(Data items)
● ● ● ●

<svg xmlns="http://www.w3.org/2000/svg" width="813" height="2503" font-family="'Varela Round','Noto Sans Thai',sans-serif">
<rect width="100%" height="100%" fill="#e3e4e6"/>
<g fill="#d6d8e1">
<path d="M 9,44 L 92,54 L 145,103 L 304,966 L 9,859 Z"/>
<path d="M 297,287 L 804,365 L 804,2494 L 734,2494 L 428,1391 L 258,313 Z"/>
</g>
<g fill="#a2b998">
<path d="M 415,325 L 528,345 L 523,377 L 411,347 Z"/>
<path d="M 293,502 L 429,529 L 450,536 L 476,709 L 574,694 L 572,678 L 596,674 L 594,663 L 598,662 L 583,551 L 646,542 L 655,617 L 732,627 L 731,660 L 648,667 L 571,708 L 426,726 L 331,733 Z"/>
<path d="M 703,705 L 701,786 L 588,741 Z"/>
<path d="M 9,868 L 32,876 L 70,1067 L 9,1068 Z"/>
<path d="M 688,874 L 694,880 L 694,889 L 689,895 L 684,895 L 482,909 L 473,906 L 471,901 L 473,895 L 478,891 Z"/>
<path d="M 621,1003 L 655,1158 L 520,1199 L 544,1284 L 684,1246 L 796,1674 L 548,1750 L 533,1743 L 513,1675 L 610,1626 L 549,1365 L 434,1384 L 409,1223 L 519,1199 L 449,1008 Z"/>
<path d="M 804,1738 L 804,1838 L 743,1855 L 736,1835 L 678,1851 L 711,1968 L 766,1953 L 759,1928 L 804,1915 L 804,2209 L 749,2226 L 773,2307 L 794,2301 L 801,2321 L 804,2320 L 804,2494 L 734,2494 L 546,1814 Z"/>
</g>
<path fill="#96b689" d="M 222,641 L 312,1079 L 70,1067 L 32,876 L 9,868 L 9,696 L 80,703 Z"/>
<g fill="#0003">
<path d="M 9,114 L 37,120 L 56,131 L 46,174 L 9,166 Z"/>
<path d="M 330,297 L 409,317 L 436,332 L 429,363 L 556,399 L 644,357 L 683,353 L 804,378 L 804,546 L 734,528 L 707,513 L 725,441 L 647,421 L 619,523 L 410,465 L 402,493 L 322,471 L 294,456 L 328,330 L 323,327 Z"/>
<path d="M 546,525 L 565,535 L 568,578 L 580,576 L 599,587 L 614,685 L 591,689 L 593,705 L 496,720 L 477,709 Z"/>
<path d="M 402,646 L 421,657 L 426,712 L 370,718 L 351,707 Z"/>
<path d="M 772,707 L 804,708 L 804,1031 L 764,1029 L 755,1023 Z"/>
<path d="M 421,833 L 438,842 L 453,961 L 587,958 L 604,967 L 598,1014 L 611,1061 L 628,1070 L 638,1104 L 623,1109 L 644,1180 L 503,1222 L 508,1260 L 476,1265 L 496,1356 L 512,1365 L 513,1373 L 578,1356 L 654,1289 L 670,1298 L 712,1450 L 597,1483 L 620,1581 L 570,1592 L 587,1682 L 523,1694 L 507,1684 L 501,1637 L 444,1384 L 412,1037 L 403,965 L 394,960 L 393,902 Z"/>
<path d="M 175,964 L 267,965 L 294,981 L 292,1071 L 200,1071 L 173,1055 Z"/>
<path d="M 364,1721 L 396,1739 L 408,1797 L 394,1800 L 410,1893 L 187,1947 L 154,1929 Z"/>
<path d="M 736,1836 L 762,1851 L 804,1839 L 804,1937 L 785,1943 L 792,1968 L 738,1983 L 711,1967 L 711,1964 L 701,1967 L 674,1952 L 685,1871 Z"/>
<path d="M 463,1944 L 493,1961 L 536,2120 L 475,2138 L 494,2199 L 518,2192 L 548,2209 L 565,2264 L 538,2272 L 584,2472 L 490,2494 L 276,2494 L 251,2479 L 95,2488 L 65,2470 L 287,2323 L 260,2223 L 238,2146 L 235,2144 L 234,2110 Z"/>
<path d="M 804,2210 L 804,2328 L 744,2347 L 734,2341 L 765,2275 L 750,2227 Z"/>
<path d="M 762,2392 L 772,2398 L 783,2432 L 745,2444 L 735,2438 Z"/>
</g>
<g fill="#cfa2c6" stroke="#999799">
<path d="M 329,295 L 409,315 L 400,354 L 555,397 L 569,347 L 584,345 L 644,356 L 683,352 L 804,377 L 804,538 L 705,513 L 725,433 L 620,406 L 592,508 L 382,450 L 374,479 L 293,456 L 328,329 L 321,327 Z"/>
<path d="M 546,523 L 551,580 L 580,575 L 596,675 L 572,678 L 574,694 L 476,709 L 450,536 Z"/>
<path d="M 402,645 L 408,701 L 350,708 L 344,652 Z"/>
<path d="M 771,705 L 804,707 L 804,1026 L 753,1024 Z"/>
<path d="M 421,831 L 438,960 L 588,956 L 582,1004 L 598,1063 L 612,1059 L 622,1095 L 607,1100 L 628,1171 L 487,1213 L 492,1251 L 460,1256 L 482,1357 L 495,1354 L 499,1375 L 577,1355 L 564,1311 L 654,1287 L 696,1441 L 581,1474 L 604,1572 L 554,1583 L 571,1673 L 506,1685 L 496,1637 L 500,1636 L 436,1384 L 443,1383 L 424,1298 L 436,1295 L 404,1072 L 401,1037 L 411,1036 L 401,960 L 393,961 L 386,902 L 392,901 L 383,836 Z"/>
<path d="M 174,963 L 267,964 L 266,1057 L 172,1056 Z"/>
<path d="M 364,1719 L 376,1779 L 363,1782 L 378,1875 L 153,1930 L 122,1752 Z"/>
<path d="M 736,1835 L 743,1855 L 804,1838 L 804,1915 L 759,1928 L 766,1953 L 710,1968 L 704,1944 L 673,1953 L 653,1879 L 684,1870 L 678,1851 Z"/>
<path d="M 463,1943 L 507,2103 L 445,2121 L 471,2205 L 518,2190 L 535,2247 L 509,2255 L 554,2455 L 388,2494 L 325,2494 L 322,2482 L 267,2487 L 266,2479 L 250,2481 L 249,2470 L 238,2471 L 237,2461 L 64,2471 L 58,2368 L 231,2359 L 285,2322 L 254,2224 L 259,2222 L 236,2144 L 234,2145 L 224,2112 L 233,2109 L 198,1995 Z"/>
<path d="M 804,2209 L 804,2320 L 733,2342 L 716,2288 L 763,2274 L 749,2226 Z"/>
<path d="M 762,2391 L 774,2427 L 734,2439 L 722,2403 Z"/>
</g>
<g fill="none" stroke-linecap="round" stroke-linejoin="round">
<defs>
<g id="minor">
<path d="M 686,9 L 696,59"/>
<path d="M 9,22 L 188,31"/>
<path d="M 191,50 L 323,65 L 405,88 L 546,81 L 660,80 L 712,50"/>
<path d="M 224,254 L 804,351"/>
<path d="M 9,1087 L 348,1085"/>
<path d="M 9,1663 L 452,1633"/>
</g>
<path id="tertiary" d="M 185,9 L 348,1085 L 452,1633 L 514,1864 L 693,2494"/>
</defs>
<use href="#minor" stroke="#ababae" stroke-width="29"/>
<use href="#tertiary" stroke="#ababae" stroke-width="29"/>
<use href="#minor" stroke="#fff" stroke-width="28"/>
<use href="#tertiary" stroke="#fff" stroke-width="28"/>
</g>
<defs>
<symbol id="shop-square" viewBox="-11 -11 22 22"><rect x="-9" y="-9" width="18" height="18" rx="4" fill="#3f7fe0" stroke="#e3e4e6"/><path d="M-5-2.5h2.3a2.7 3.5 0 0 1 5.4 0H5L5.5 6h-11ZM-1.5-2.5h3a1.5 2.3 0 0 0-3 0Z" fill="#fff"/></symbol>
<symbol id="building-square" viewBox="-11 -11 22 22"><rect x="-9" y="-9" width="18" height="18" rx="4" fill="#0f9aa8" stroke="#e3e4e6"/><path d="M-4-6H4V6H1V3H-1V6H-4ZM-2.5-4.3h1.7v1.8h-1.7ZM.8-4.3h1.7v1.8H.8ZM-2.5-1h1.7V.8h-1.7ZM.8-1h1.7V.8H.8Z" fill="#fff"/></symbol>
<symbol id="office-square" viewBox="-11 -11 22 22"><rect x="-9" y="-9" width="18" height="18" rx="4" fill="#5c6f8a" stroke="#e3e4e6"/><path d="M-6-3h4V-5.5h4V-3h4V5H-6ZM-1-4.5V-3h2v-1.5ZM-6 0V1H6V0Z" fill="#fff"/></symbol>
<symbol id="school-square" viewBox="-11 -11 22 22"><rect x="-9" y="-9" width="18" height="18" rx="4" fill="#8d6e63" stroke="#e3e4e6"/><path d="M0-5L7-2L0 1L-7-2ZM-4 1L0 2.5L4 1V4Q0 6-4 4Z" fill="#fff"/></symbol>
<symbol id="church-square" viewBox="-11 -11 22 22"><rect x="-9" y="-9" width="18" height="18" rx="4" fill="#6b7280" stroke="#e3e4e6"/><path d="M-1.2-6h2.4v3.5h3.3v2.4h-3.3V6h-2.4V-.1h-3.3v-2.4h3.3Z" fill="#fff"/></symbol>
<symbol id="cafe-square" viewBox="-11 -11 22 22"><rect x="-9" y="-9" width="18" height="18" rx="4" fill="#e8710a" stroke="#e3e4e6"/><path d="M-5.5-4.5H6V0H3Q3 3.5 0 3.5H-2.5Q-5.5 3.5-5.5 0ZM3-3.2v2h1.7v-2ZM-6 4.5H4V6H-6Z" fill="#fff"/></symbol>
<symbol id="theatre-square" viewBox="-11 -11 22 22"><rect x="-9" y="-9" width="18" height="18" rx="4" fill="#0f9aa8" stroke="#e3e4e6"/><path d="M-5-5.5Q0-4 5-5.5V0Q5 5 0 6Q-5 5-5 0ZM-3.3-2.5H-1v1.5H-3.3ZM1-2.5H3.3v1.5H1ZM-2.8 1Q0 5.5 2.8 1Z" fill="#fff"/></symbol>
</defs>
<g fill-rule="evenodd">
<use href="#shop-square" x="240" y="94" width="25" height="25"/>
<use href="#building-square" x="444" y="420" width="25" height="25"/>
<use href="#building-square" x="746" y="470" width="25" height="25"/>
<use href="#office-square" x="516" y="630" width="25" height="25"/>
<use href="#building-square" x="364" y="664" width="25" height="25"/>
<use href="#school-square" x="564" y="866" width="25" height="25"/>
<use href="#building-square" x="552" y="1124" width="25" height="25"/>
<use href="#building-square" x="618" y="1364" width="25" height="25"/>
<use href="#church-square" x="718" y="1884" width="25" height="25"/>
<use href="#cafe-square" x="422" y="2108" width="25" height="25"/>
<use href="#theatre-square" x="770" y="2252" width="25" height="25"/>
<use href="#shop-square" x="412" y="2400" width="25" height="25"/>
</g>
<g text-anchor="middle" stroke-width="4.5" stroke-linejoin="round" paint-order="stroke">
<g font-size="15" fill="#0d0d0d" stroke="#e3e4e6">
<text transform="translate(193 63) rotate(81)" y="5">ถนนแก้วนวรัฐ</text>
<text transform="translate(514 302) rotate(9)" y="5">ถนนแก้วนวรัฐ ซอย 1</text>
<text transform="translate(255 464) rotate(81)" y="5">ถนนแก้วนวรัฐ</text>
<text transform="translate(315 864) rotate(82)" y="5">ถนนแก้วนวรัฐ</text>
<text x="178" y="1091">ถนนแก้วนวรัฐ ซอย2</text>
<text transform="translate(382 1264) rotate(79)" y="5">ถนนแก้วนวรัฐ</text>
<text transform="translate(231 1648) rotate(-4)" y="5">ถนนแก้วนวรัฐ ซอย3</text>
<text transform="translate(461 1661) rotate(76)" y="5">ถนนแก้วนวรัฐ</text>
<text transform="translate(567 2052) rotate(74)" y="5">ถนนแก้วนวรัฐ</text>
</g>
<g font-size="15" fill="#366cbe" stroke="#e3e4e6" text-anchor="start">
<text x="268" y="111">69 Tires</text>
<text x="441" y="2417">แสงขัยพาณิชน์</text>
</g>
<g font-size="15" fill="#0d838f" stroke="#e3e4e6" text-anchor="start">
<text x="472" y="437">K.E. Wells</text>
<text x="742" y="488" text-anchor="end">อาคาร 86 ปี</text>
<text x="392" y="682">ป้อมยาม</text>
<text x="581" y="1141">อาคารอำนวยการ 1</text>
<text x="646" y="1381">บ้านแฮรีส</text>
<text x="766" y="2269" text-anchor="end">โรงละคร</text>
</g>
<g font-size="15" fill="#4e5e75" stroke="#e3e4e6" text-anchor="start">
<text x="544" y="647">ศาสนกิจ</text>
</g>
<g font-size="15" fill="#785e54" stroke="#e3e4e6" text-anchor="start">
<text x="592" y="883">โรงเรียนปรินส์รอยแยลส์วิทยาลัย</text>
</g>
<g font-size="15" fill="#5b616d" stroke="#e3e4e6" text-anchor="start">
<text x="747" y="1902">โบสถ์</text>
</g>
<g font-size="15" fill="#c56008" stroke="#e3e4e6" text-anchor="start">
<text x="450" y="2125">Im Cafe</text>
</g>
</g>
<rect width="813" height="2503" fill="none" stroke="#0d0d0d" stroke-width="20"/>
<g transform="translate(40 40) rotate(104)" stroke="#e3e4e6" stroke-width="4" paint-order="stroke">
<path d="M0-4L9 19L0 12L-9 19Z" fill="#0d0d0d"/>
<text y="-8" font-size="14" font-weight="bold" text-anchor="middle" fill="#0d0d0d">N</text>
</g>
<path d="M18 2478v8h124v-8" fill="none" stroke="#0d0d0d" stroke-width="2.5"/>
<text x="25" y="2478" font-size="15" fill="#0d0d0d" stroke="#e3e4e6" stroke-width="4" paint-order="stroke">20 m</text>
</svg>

● ● ● ●

- **What you have to do**
Looking over the records, find each line with the word "middle" and copy it.

- **Answer section**
<g text-anchor="middle" stroke-width="4.5" stroke-linejoin="round" paint-order="stroke">
<text y="-8" font-size="14" font-weight="bold" text-anchor="middle" fill="#0d0d0d">N</text>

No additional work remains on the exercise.